Proponents say that the extra light prevents automobile accidents, but school bus accidents occur more frequently in the morning during DST. And in fact, there’s a huge spike in accidents of all kinds on the first Monday after the clocks move forward. It actually takes about five days for our brains to settle down after a time shift. There’s also a huge spike in heart attacks in the first week after the clocks go forward. Human bodies like schedules, and having schedules disrupted for no apparent reason is very stressful.
The whole thing’s a crock, first brought up in a Ben Franklin joke in 1770. People stopped laughing when an English builder named William Willet lobbied for the idea in 1907. In 1915, Germany adopted daylight saving, in an attempt to save energy, and in 1916, Britain followed suit. There was a war going on, so most of the allies, including Canada and the United States, jumped on the bandwagon as well.
And we’ve been tinkering with time ever since. In Canada, it’s a provincial decision, and hardly worth thinking about until the morning you wake up at 6 a.m. only to discover it’s now 7 a.m. Most of Saskatchewan, however, has a real muddle. The province is nominally on Central Standard Time , even though it is in the Mountain Zone, which means it’s effectively on DST all year –round. What?

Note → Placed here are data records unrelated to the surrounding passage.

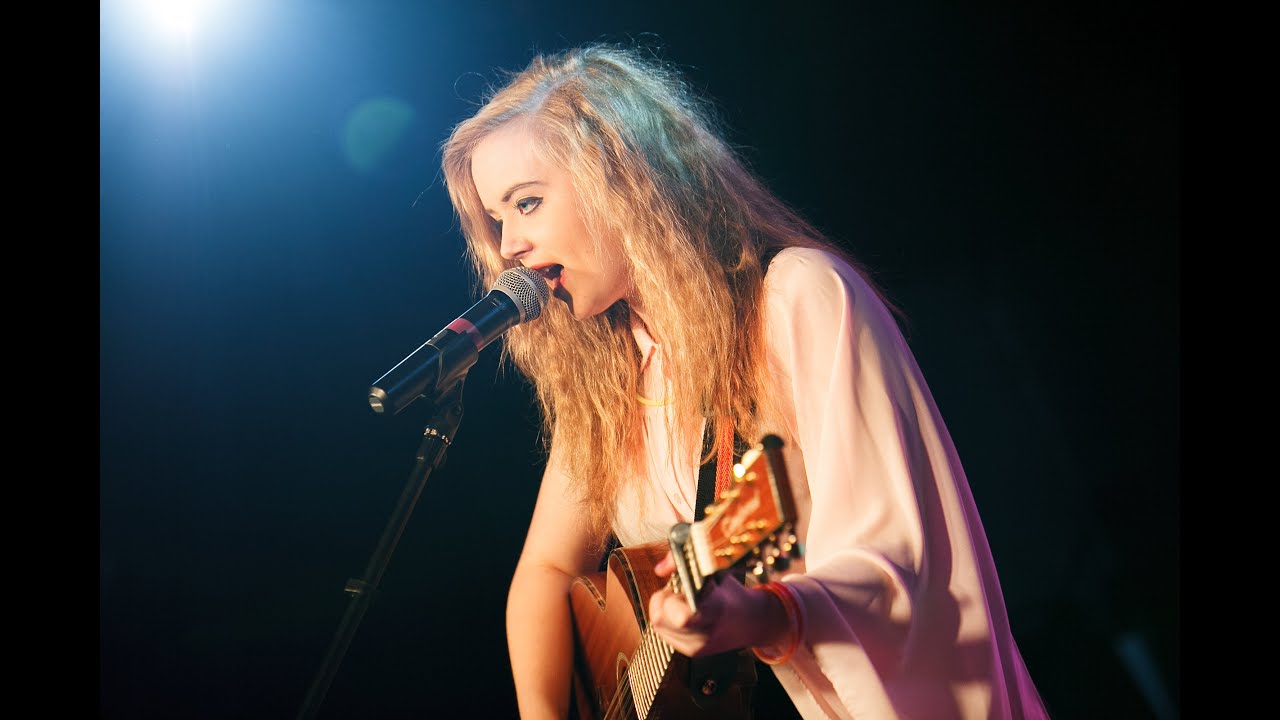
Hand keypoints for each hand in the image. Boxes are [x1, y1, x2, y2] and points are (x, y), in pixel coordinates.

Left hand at [646, 551, 788, 656]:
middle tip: (678, 591)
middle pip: (660, 619)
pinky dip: (668, 619)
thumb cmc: (733, 593)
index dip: (671, 596)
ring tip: (683, 601)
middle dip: (663, 599)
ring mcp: (697, 646)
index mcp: (716, 610)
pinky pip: (664, 633)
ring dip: (664, 609)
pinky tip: (684, 612)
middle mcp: (705, 633)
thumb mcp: (715, 570)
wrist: (752, 621)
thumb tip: (659, 569)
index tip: (681, 585)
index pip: (681, 616)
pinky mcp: (692, 651)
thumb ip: (683, 562)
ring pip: (658, 625)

All I know is that all of this backwarding and forwarding of the clocks is annoying, and is really just a nostalgic reminder of how businesses ran a century ago. Today’s businesses operate around the clock, like it or not, and syncing time with the United States is as silly as attempting to synch to Australia or China – if you need to do business there, you’ll figure out how. The idea that we all need to work at exactly the same time and in exactly the same way is controlling and paternalistic, and about as useful as a vestigial tail.
Getting rid of Daylight Saving would be as simple as beginning it – just stop. It seems that no one’s bothered to address the issue recently, because it IS such a simple thing.
But it is a silly idea that’s run its course. It is confusing, annoying, and doesn’t save time or energy, so why bother? Down with Daylight Saving! I’ll remember to change my smoke alarm battery some other way!